------ Data to process ------

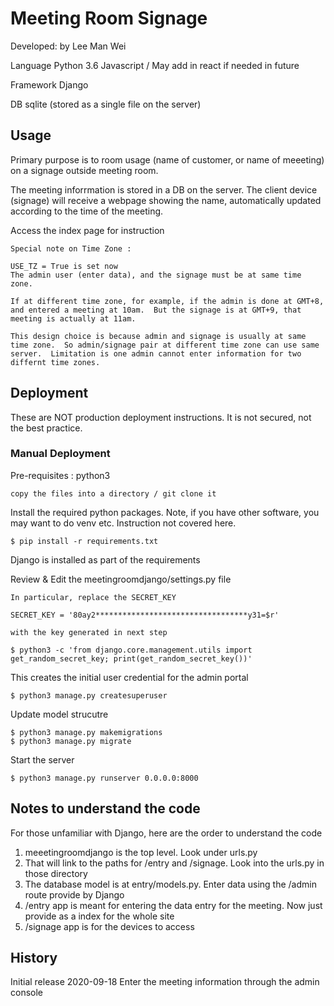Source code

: # Meeting Room Signage

Developed: by Lee Man Wei

Language
    Python 3.6
    Javascript  / May add in react if needed in future

Framework
    Django

DB
    sqlite (stored as a single file on the server)

## Usage

Primary purpose is to room usage (name of customer, or name of meeeting) on a signage outside meeting room.

The meeting inforrmation is stored in a DB on the server.  The client device (signage) will receive a webpage showing the name, automatically updated according to the time of the meeting.

Access the index page for instruction

    Special note on Time Zone :

    USE_TZ = True is set now
    The admin user (enter data), and the signage must be at same time zone.
    
    If at different time zone, for example, if the admin is done at GMT+8, and entered a meeting at 10am.  But the signage is at GMT+9, that meeting is actually at 11am.

    This design choice is because admin and signage is usually at same time zone.  So admin/signage pair at different time zone can use same server.  Limitation is one admin cannot enter information for two differnt time zones.

## Deployment

These are NOT production deployment instructions.  It is not secured, not the best practice.

### Manual Deployment

Pre-requisites : python3

    copy the files into a directory / git clone it

Install the required python packages.  Note, if you have other software, you may want to do venv etc.  Instruction not covered here.

    $ pip install -r requirements.txt

Django is installed as part of the requirements

Review & Edit the meetingroomdjango/settings.py file

    In particular, replace the SECRET_KEY
    
    SECRET_KEY = '80ay2**********************************y31=$r'
    
    with the key generated in next step
    
    $ python3 -c 'from django.core.management.utils import get_random_secret_key; print(get_random_secret_key())'

This creates the initial user credential for the admin portal

    $ python3 manage.py createsuperuser

Update model strucutre

    $ python3 manage.py makemigrations
    $ python3 manage.py migrate

Start the server

    $ python3 manage.py runserver 0.0.0.0:8000

## Notes to understand the code

For those unfamiliar with Django, here are the order to understand the code

1. meeetingroomdjango is the top level.  Look under urls.py
2. That will link to the paths for /entry  and /signage.  Look into the urls.py in those directory
3. The database model is at entry/models.py.  Enter data using the /admin route provide by Django
4. /entry app is meant for entering the data entry for the meeting.  Now just provide as a index for the whole site
5. /signage app is for the devices to access

## History

Initial release 2020-09-18   Enter the meeting information through the admin console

------

## Task item
Print the entries above exactly, leaving pictures out.

## Written reply
Source code

: # Meeting Room Signage

Developed: by Lee Man Wei

Language
    Python 3.6
    Javascript  / May add in react if needed in future

Framework
    Django

DB
    sqlite (stored as a single file on the server)

## Usage

Primary purpose is to room usage (name of customer, or name of meeeting) on a signage outside meeting room.

The meeting inforrmation is stored in a DB on the server.  The client device (signage) will receive a webpage showing the name, automatically updated according to the time of the meeting.

Access the index page for instruction

    Special note on Time Zone :

    USE_TZ = True is set now
    The admin user (enter data), and the signage must be at same time zone.
    
    If at different time zone, for example, if the admin is done at GMT+8, and entered a meeting at 10am.  But the signage is at GMT+9, that meeting is actually at 11am.

    This design choice is because admin and signage is usually at same time zone.  So admin/signage pair at different time zone can use same server.  Limitation is one admin cannot enter information for two differnt time zones.

## Deployment

These are NOT production deployment instructions.  It is not secured, not the best practice.

### Manual Deployment

Pre-requisites : python3

    copy the files into a directory / git clone it

Install the required python packages.  Note, if you have other software, you may want to do venv etc.  Instruction not covered here.

    $ pip install -r requirements.txt

Django is installed as part of the requirements

Review & Edit the meetingroomdjango/settings.py file

    In particular, replace the SECRET_KEY
    
    SECRET_KEY = '80ay2**********************************y31=$r'
    
    with the key generated in next step
    
    $ python3 -c 'from django.core.management.utils import get_random_secret_key; print(get_random_secret_key())'

This creates the initial user credential for the admin portal

    $ python3 manage.py createsuperuser

Update model strucutre

    $ python3 manage.py makemigrations
    $ python3 manage.py migrate

Start the server

    $ python3 manage.py runserver 0.0.0.0:8000

## Notes to understand the code

For those unfamiliar with Django, here are the order to understand the code

1. meeetingroomdjango is the top level.  Look under urls.py
2. That will link to the paths for /entry  and /signage.  Look into the urls.py in those directory
3. The database model is at entry/models.py.  Enter data using the /admin route provide by Django
4. /entry app is meant for entering the data entry for the meeting.  Now just provide as a index for the whole site
5. /signage app is for the devices to access

## History

Initial release 2020-09-18   Enter the meeting information through the admin console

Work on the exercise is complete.